Case Western Reserve University School of Medicine, Cleveland, OH, USA.
Purpose:Surgical pediatric patients with respiratory compromise receiving narcotic pain control are at an increased risk of hypercapnic respiratory failure. End-tidal CO2 (EtCO2) remains the gold-standard to approximate of arterial CO2, despite the challenging and unreliable nature of these measurements in pediatric patients1,2,3. This study explores the accuracy of a noninvasive Transcutaneous CO2 monitor (TCOM) in both intra-operative and post-operative settings for pediatric cleft lip and palate repair.

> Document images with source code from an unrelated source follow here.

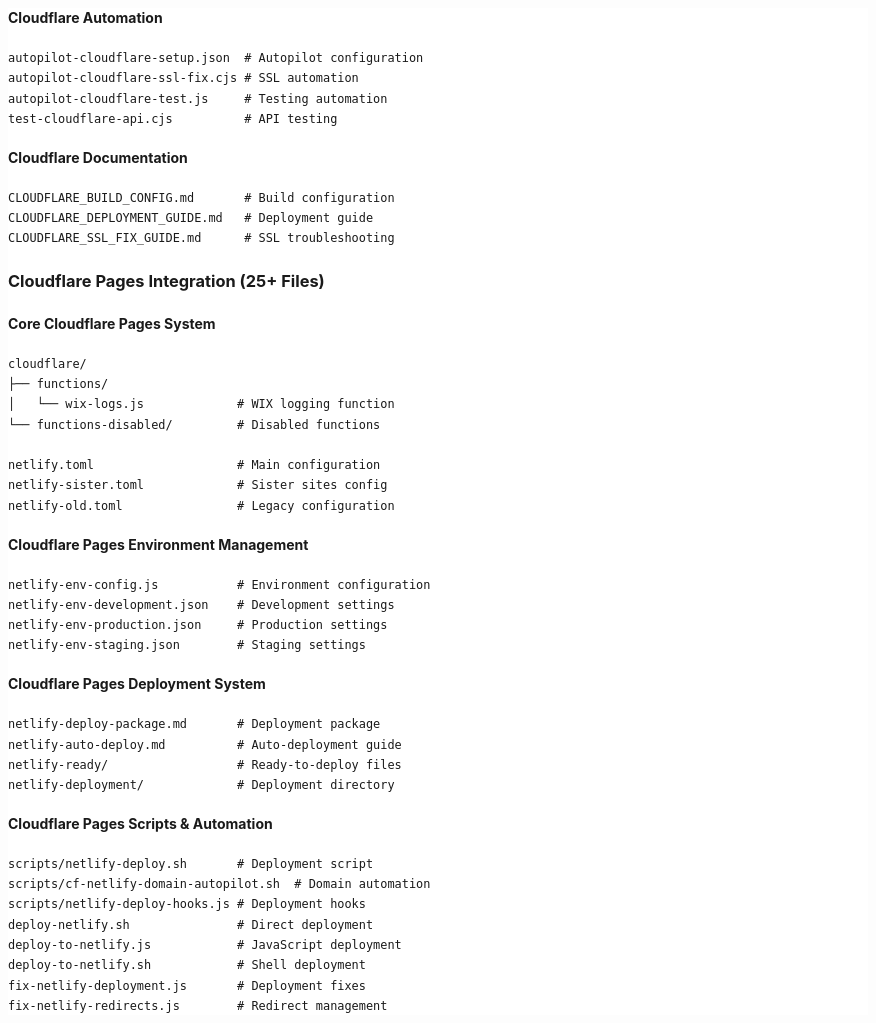 #### Cloudflare Automation
```
autopilot-cloudflare-setup.json  # Autopilot configuration
autopilot-cloudflare-ssl-fix.cjs # SSL automation
autopilot-cloudflare-test.js     # Testing automation
test-cloudflare-api.cjs          # API testing
```

#### Cloudflare Documentation
```
CLOUDFLARE_BUILD_CONFIG.md       # Build configuration
CLOUDFLARE_DEPLOYMENT_GUIDE.md   # Deployment guide
CLOUDFLARE_SSL_FIX_GUIDE.md      # SSL troubleshooting
```

### Cloudflare Pages Integration (25+ Files)

#### Core Cloudflare Pages System
```
cloudflare/
├── functions/
│   └── wix-logs.js             # WIX logging function
└── functions-disabled/         # Disabled functions

netlify.toml                    # Main configuration
netlify-sister.toml             # Sister sites config
netlify-old.toml                # Legacy configuration
```

#### Cloudflare Pages Environment Management
```
netlify-env-config.js           # Environment configuration
netlify-env-development.json    # Development settings
netlify-env-production.json     # Production settings
netlify-env-staging.json        # Staging settings
```

#### Cloudflare Pages Deployment System
```
netlify-deploy-package.md       # Deployment package
netlify-auto-deploy.md          # Auto-deployment guide
netlify-ready/                  # Ready-to-deploy files
netlify-deployment/             # Deployment directory
```

#### Cloudflare Pages Scripts & Automation
```
scripts/netlify-deploy.sh       # Deployment script
scripts/cf-netlify-domain-autopilot.sh  # Domain automation
scripts/netlify-deploy-hooks.js # Deployment hooks
deploy-netlify.sh               # Direct deployment
deploy-to-netlify.js            # JavaScript deployment
deploy-to-netlify.sh            # Shell deployment
fix-netlify-deployment.js       # Deployment fixes
fix-netlify-redirects.js        # Redirect management
```
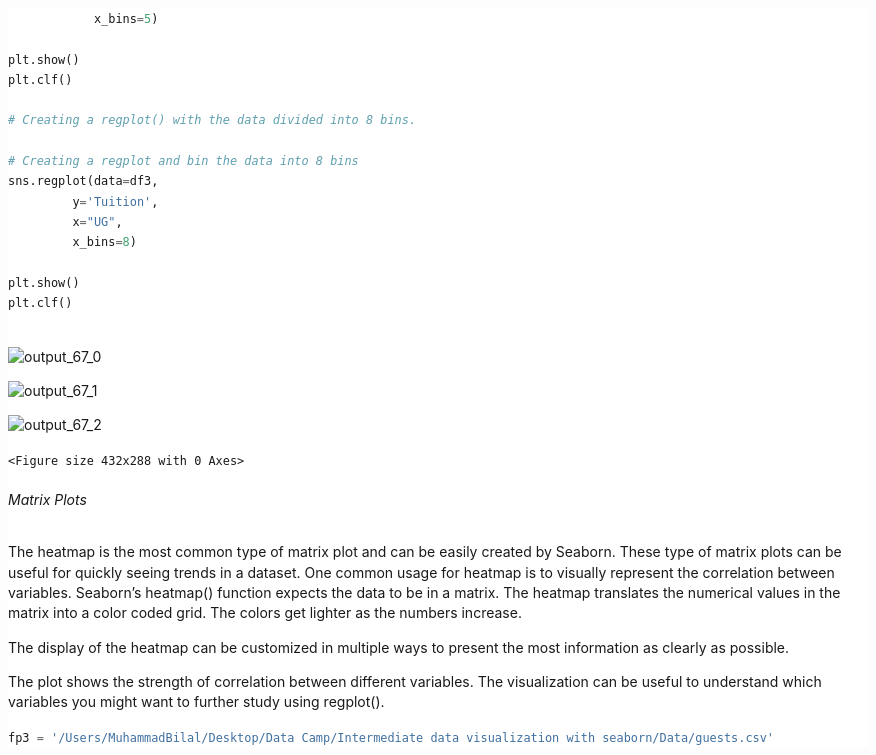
 ```python
            x_bins=5)

plt.show()
plt.clf()

# Creating a regplot() with the data divided into 8 bins.

# Creating a regplot and bin the data into 8 bins
sns.regplot(data=df3,
         y='Tuition',
         x="UG",
         x_bins=8)

plt.show()
plt.clf()



```


![output_67_0](https://user-images.githubusercontent.com/49030506/81032030-53a9e500-8e5c-11ea-893b-7682f93b65a3.png)



![output_67_1](https://user-images.githubusercontent.com/49030506/81032031-54427b80-8e5c-11ea-8dea-7470c1838a97.png)



![output_67_2](https://user-images.githubusercontent.com/49030506/81032033-54427b80-8e5c-11ea-8218-0614ff8bfc17.png)



    <Figure size 432x288 with 0 Axes>


###### Matrix Plots

The heatmap is the most common type of matrix plot and can be easily created by Seaborn. These type of matrix plots can be useful for quickly seeing trends in a dataset. One common usage for heatmap is to visually represent the correlation between variables. Seaborn’s heatmap() function expects the data to be in a matrix. The heatmap translates the numerical values in the matrix into a color coded grid. The colors get lighter as the numbers increase. 

The display of the heatmap can be customized in multiple ways to present the most information as clearly as possible. 

The plot shows the strength of correlation between different variables. The visualization can be useful to understand which variables you might want to further study using regplot(). 



```python
fp3 = '/Users/MuhammadBilal/Desktop/Data Camp/Intermediate data visualization with seaborn/Data/guests.csv'
```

We hypothesized that intraoperative TCOM readings already validated in the operating room would allow us to monitor respiratory depression in the post-operative period in an extubated patient receiving narcotics. Methods: This was a case study of two pediatric patients who underwent a primary repair of a congenital cleft lip and palate. After IRB consent, standard monitors and the TCOM were applied prior to induction of general anesthesia. Venous blood gas samples were taken throughout case including hemoglobin, hematocrit, -HCO3 and CO2. After completion of surgery, patients were extubated and transferred to the PICU. Patients retained the TCOM monitor throughout. Standard pain control was delivered via nurse-controlled PCA per acute pain service protocol. The time stamp of each narcotic bolus during the 24-hour post-operative monitoring period was noted and later correlated to TCO2 measurements. Intra-operative VBG, EtCO2, and TCO2 levels were compared. All calculations were performed using the R Statistical Programming environment (R version 3.3.0). Results: In both cases, post-operative CO2 levels measured by TCOM increased following Narcotic Administration. Trends showed transient changes in CO2 levels with return to baseline. Return to baseline followed a variable time course. The absolute change in pCO2 was noted to be of a smaller magnitude when baseline pCO2 was higher. This finding was associated with a higher baseline pCO2 we saw during the nighttime. Conclusion: This case study demonstrates the utility of TCOM TCO2 monitor as a possible adjunct monitor for post-operative CO2 monitoring in pediatric patients receiving narcotics. We believe with routine use of this modality, should improve our ability to safely deliver narcotics to post-operative pediatric patients. Our study is limited by the small sample size. Further studies are warranted to evaluate the efficacy of this monitoring modality.